From the line with "(IHC) image of" through the line with "tissue: human liver", repeat the entries verbatim, both end lines included, and add nothing.

■ **Materials provided**
┄┄┄┄┄┄
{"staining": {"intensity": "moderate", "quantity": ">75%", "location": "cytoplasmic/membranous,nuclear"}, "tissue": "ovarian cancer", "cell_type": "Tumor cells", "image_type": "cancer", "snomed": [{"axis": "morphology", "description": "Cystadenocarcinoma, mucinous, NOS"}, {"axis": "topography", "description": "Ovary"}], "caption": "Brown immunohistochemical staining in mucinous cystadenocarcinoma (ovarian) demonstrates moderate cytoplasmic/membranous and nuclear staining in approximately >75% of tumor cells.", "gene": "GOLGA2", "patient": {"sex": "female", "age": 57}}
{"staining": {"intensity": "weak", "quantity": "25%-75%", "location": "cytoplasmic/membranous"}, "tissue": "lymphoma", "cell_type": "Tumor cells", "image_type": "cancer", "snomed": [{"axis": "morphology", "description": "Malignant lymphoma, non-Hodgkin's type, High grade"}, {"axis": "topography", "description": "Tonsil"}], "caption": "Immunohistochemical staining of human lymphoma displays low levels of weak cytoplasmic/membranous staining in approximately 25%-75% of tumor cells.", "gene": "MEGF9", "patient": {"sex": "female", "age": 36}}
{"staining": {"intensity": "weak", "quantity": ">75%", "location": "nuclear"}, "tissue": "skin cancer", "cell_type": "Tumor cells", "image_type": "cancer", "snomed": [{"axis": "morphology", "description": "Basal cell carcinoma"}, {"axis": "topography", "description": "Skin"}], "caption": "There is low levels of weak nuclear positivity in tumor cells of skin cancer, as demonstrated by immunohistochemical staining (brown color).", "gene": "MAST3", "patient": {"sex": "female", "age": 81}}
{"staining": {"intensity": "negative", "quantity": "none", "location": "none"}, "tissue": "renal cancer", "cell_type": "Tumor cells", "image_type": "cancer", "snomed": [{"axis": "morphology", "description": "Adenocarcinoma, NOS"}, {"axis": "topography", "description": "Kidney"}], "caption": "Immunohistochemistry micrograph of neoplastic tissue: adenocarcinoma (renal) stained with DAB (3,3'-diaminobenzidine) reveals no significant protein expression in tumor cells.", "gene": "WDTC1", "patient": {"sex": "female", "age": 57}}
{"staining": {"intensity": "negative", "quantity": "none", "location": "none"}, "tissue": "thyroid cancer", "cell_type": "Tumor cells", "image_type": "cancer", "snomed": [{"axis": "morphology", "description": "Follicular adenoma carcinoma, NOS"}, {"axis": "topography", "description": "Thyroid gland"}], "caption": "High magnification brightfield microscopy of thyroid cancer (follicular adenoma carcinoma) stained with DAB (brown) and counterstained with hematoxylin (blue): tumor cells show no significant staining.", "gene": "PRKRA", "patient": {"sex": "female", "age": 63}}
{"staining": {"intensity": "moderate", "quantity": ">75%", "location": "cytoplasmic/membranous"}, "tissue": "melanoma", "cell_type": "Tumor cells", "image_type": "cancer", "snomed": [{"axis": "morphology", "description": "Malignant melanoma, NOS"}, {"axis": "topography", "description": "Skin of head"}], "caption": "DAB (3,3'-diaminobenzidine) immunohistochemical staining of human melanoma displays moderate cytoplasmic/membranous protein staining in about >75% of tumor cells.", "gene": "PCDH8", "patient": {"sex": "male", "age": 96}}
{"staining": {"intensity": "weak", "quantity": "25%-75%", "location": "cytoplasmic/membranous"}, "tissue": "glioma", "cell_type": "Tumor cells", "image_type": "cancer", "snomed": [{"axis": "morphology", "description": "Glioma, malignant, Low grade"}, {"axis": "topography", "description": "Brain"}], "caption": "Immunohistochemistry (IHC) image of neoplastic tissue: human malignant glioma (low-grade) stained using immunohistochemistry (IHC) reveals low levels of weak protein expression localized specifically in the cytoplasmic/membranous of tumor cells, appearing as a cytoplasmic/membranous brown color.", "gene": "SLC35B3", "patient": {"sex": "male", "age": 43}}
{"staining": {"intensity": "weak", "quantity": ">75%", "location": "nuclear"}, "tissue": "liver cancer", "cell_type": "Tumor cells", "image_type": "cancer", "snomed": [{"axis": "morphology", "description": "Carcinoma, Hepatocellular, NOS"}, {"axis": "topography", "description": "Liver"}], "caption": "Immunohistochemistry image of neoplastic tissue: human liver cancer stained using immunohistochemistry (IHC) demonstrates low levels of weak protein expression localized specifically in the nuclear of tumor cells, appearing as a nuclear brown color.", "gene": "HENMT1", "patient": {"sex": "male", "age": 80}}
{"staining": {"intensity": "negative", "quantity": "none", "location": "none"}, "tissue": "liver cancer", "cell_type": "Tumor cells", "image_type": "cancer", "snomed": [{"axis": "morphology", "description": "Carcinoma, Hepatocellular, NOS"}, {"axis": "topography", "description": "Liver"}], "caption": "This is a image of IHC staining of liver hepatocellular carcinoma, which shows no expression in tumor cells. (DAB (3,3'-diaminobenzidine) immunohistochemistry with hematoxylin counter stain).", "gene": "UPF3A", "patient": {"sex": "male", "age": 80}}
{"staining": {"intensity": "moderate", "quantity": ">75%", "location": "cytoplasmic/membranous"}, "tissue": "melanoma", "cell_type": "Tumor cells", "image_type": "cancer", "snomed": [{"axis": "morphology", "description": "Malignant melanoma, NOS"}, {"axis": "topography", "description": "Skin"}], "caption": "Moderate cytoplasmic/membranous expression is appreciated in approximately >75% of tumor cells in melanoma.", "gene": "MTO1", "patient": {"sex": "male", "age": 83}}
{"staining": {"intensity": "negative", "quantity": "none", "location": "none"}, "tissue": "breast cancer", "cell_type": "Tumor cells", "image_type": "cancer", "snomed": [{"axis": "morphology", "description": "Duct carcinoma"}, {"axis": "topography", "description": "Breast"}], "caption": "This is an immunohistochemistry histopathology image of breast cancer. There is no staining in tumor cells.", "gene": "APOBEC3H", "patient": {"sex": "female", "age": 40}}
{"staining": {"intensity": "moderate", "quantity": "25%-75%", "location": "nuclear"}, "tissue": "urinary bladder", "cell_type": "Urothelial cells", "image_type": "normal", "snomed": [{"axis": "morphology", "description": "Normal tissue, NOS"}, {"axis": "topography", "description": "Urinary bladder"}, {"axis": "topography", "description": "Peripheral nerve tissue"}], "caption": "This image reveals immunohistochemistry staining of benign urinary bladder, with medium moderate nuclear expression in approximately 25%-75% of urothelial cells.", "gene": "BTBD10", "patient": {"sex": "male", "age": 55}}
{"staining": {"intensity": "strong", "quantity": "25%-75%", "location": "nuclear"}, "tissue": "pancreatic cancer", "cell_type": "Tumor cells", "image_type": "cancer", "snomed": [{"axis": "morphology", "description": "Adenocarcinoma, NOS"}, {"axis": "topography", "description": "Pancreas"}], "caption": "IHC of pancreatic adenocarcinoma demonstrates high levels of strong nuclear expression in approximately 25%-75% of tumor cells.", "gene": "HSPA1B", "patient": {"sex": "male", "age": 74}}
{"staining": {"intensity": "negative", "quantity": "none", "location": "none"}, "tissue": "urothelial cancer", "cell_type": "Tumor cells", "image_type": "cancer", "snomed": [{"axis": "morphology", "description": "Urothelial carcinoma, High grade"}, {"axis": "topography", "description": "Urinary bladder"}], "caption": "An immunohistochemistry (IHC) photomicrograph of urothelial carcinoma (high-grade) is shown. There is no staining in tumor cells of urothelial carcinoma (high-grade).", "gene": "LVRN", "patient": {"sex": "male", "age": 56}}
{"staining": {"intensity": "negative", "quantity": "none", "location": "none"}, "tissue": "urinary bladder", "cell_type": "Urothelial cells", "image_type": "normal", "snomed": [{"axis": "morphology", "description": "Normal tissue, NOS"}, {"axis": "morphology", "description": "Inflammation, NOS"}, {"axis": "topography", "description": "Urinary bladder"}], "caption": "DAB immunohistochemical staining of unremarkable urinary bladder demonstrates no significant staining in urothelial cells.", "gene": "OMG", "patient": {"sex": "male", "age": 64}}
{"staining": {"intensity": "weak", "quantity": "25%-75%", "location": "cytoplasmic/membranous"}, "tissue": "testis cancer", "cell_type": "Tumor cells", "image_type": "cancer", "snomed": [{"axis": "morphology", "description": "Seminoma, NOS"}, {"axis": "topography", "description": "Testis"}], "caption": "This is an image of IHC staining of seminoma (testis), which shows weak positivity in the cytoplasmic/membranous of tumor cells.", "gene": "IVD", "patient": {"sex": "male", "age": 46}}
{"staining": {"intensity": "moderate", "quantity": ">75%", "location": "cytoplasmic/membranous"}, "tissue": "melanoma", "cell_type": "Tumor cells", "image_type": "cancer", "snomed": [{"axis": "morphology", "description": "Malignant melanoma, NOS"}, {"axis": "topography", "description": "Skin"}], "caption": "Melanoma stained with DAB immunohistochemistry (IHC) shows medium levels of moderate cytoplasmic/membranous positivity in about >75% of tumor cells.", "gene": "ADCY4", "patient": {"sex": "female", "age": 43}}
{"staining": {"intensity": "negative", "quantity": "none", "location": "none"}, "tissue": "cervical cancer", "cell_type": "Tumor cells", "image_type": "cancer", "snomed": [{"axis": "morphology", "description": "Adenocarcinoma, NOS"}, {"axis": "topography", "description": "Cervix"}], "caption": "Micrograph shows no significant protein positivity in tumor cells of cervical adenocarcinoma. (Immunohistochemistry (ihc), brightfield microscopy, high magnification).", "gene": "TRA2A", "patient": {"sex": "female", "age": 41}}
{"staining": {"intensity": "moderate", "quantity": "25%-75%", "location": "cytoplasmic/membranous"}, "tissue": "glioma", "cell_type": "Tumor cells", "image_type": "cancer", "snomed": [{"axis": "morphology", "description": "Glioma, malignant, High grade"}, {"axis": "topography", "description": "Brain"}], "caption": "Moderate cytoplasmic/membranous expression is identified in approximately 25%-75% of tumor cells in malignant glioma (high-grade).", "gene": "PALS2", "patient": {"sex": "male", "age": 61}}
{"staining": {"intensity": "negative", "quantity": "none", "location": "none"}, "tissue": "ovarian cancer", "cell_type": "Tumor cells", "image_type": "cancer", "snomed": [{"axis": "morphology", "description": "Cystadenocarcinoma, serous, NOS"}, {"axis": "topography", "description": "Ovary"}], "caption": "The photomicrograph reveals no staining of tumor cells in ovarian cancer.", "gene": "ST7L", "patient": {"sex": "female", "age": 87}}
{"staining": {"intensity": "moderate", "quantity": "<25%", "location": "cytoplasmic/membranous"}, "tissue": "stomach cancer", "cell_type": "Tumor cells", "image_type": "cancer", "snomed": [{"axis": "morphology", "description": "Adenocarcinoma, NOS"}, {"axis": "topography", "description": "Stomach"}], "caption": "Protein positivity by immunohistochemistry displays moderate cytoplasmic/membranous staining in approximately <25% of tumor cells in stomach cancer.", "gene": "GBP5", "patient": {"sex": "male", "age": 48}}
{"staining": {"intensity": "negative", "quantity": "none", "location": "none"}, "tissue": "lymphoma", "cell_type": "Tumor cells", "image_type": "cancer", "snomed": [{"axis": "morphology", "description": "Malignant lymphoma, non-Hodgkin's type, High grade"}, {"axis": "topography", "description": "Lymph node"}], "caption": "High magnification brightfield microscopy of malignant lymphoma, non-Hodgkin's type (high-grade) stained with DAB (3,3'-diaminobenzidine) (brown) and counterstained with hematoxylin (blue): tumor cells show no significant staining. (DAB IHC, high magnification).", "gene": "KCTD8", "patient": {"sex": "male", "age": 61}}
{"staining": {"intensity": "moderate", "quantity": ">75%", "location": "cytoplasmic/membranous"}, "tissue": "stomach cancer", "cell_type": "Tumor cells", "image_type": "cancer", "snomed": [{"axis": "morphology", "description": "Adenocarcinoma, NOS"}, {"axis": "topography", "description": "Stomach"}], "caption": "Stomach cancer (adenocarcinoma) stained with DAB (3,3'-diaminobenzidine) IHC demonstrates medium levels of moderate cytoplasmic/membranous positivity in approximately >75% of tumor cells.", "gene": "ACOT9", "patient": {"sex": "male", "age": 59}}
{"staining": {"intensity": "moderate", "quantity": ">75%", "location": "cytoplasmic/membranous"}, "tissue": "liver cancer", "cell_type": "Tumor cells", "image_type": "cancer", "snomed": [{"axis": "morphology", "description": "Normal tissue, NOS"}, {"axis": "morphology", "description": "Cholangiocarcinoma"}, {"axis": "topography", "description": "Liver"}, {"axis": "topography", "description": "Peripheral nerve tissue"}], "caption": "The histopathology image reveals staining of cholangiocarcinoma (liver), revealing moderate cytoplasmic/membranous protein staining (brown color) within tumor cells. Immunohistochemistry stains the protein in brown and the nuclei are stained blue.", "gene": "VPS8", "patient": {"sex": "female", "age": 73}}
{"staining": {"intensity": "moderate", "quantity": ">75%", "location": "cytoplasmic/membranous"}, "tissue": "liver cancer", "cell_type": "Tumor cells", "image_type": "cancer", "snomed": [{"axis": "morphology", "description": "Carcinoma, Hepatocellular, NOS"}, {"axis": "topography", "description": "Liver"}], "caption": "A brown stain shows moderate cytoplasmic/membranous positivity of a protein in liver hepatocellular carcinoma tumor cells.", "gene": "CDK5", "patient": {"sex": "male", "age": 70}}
┄┄┄┄┄┄
■ **Problem solution**
{"staining": {"intensity": "weak", "quantity": "25%-75%", "location": "cytoplasmic/membranous"}, "tissue": "glioma", "cell_type": "Tumor cells", "image_type": "cancer", "snomed": [{"axis": "morphology", "description": "Glioma, malignant, Low grade"}, {"axis": "topography", "description": "Brain"}], "caption": "Immunohistochemistry (IHC) image of neoplastic tissue: human malignant glioma (low-grade) stained using immunohistochemistry (IHC) reveals low levels of weak protein expression localized specifically in the cytoplasmic/membranous of tumor cells, appearing as a cytoplasmic/membranous brown color.", "gene": "SLC35B3", "patient": {"sex": "male", "age": 43}}
{"staining": {"intensity": "weak", "quantity": ">75%", "location": "nuclear"}, "tissue": "liver cancer", "cell_type": "Tumor cells", "image_type": "cancer", "snomed": [{"axis": "morphology", "description": "Carcinoma, Hepatocellular, NOS"}, {"axis": "topography", "description": "Liver"}], "caption": "Immunohistochemistry image of neoplastic tissue: human liver cancer stained using immunohistochemistry (IHC) demonstrates low levels of weak protein expression localized specifically in the nuclear of tumor cells, appearing as a nuclear brown color.", "gene": "HENMT1", "patient": {"sex": "male", "age": 80}}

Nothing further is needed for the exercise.